■ **WHAT TO PRODUCE**
If a line of the records holds the word "мозг", copy it out.

■ **SOURCE RECORDS**
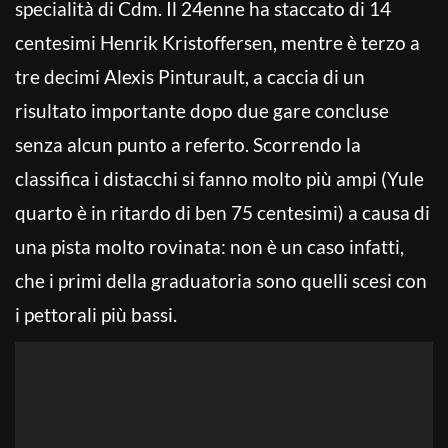
specialità di Cdm. Il 24enne ha staccato di 14
centesimi Henrik Kristoffersen, mentre è terzo a
tre decimi Alexis Pinturault, a caccia di un
risultato importante dopo due gare concluse
senza alcun punto a referto. Scorrendo la
classifica i distacchi si fanno molto più ampi (Yule
quarto è in ritardo di ben 75 centesimi) a causa di
una pista molto rovinata: non è un caso infatti,
che i primi della graduatoria sono quelli scesi con
i pettorali più bassi.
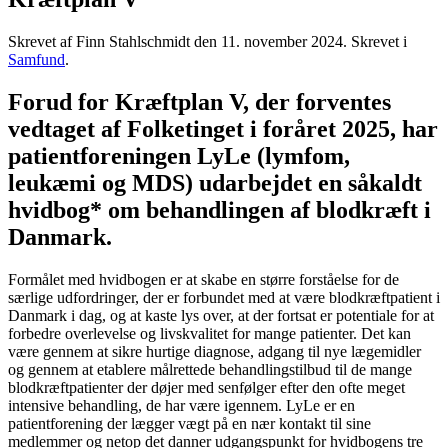
Skrevet af Finn Stahlschmidt den
11. november 2024
. Skrevet i
Samfund
.
Forud for Kræftplan V, der forventes
vedtaget af Folketinget i foråret 2025, har
patientforeningen LyLe (lymfom,
leukæmi og MDS) udarbejdet en såkaldt
hvidbog* om behandlingen af blodkræft i
Danmark.
Formålet med hvidbogen er at skabe en større forståelse for de
særlige udfordringer, der er forbundet med at være blodkræftpatient i
Danmark i dag, og at kaste lys over, at der fortsat er potentiale for at
forbedre overlevelse og livskvalitet for mange patienter. Det kan
være gennem at sikre hurtige diagnose, adgang til nye lægemidler
og gennem at etablere målrettede behandlingstilbud til de mange
blodkræftpatienter der døjer med senfølger efter den ofte meget
intensive behandling, de har være igennem. LyLe er en
patientforening der lægger vægt på en nær kontakt til sine
medlemmer og netop det danner udgangspunkt for hvidbogens tre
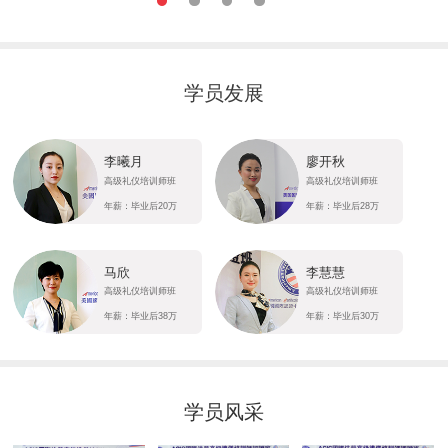
学员发展
李曦月
廖开秋
高级礼仪培训师班
高级礼仪培训师班
年薪：毕业后20万
年薪：毕业后28万
马欣
李慧慧
高级礼仪培训师班
高级礼仪培训师班
年薪：毕业后38万
年薪：毕业后30万
学员风采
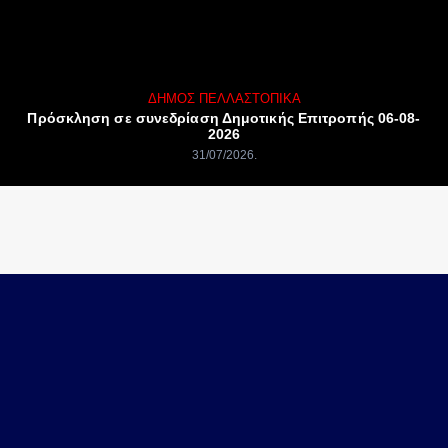
ΔΉΜΟΣ ΠΈΛΛΑΣ
ΤΟΠΙΚΆ
Πρόσκληση σε συνεδρίαση Δημοτικής Επιτροπής 06-08-
2026
31/07/2026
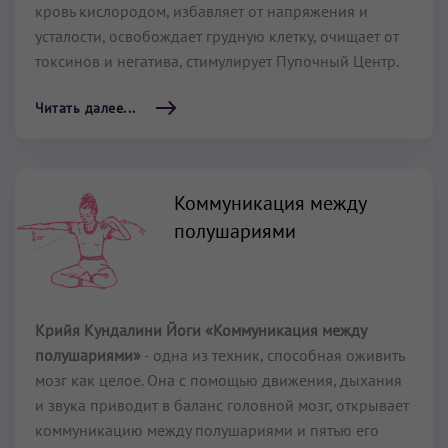
кровь кислородом, избавляет от напряжения и
усталости, освобождает грудную клетку, очищает от
токсинов и негатива, стимулирует Пупочный Центр.
Читать далее...
Коммуникация между
полушариями
Крийя Кундалини Йоги «Коммуникация между
полушариями»
- одна из техник, способная оживить
мозг как целое. Она с помощью движения, дыхания
и звука приводит в баланс головной мозг, открывает
коммуникацию между полушариями и пятью его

■ **TASK SOLUTION**
мозг как целое. Она с помощью движения, дыхания
и звука приводит в баланс головной мозг, открывает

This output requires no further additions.